**TEXTO PARA REVISAR**
--- --- ---
26 de Agosto del 2009 - José Antonio Alvarez Alvarez

La figura de San Melchor de Quirós, misionero y mártir en Vietnam en 1859, que nos reunió en Cortes, Quirós el 28 de julio, a muchos amigos de las misiones, debe ser un testimonio y ejemplo para cualquier bautizado.

Sintió el deseo de salir de su tierra para anunciar la Buena Noticia de Jesús a otros pueblos. En su mente estuvo siempre el Oriente: Filipinas y, más tarde, Vietnam. A pesar de la tentación que le brindaron para quedarse como profesor en Manila, se había preparado bien en filosofía y teología en la Universidad de Oviedo. Su idea fue siempre Vietnam, con aquella expresión misionera de entonces de dedicarse a la salvación de las almas.

Muchos misioneros/as, antes y después de San Melchor, sintieron y sienten la necesidad de salir fuera para llevar a cabo la misión. La delegación de misiones de Asturias tiene referencia de 316 sacerdotes, religiosos/as y laicos, de distintos institutos y órdenes religiosas, repartidos por el mundo, que ahora mismo llevan a cabo esa misión. Con la mayor parte de ellos mantenemos contacto y correspondencia.
--- --- ---
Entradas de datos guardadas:
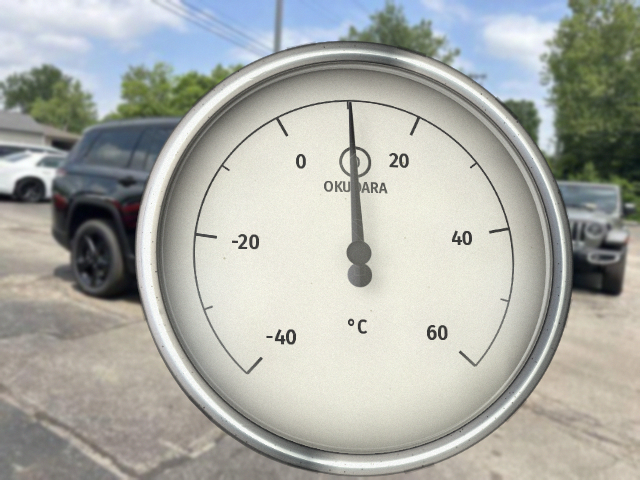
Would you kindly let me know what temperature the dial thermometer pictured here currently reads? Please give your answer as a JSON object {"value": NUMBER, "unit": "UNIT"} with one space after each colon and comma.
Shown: {"value": 10, "unit": "°C"}
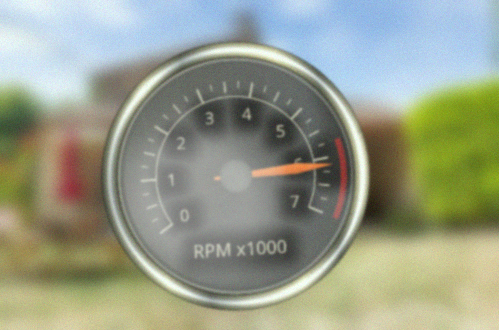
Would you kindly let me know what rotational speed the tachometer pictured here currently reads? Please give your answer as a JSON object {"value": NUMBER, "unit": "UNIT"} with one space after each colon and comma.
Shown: {"value": 6125, "unit": "rpm"}
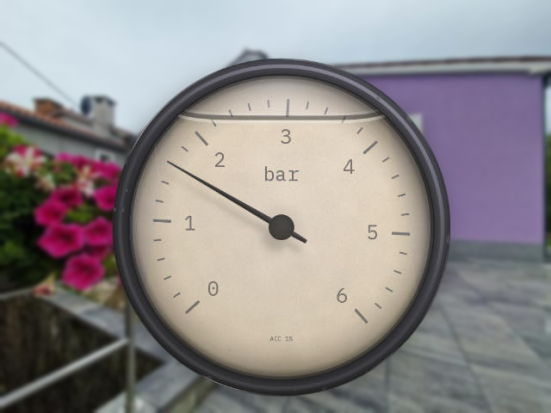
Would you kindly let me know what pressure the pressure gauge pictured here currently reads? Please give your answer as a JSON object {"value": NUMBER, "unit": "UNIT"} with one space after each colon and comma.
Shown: {"value": 1.6, "unit": "bar"}
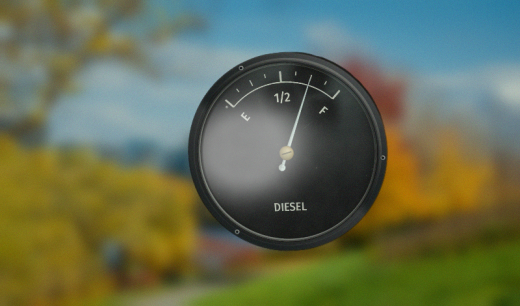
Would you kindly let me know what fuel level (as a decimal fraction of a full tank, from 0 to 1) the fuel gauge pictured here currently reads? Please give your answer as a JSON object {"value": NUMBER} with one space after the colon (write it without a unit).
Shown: {"value": 0.75}
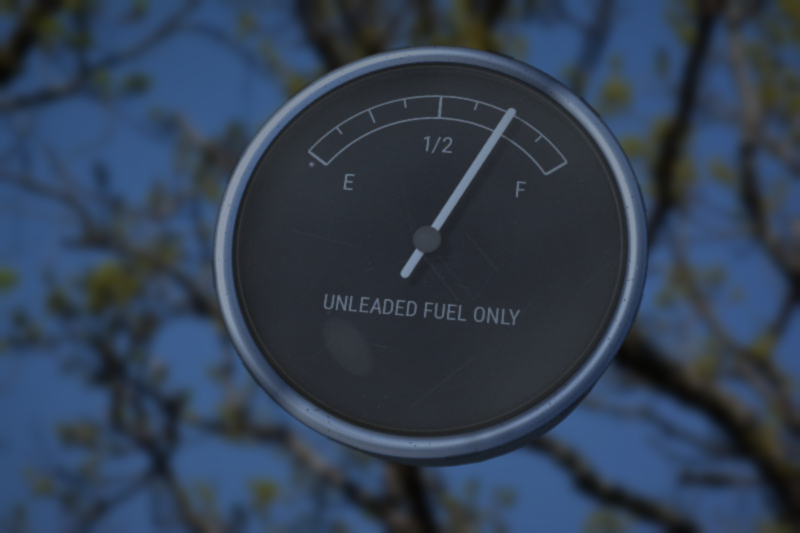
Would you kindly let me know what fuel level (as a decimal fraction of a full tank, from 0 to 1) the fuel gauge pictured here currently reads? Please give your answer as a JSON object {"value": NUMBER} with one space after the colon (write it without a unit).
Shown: {"value": 0.75}
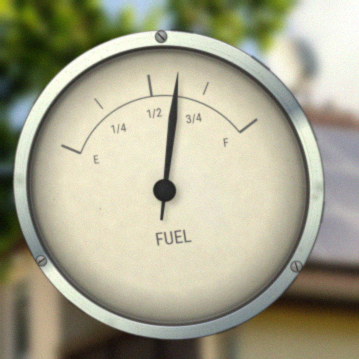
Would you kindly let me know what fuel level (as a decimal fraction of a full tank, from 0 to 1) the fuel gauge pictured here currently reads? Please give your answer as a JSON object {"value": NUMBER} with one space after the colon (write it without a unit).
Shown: {"value": 0.625}
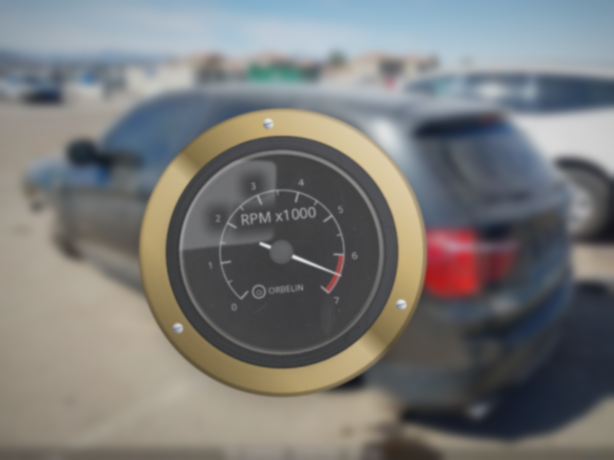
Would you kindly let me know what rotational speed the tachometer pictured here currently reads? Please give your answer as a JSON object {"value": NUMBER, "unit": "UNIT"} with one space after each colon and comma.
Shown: {"value": 6500, "unit": "rpm"}
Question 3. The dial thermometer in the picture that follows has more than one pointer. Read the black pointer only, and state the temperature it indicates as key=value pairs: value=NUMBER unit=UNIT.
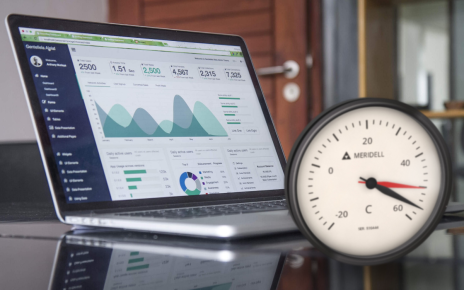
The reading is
--- --- ---
**ACTIVIDAD**
Devuelve sin cambios del texto sobre San Melchor de Quirós todo lo que va desde "26 de Agosto" hasta "de las almas.". Las filas son un material independiente del texto sobre San Melchor de Quirós.

**SOLUCIÓN**
26 de Agosto del 2009 - José Antonio Alvarez Alvarez

La figura de San Melchor de Quirós, misionero y mártir en Vietnam en 1859, que nos reunió en Cortes, Quirós el 28 de julio, a muchos amigos de las misiones, debe ser un testimonio y ejemplo para cualquier bautizado.

Sintió el deseo de salir de su tierra para anunciar la Buena Noticia de Jesús a otros pueblos. En su mente estuvo siempre el Oriente: Filipinas y, más tarde, Vietnam. A pesar de la tentación que le brindaron para quedarse como profesor en Manila, se había preparado bien en filosofía y teología en la Universidad de Oviedo. Su idea fue siempre Vietnam, con aquella expresión misionera de entonces de dedicarse a la salvación de las almas.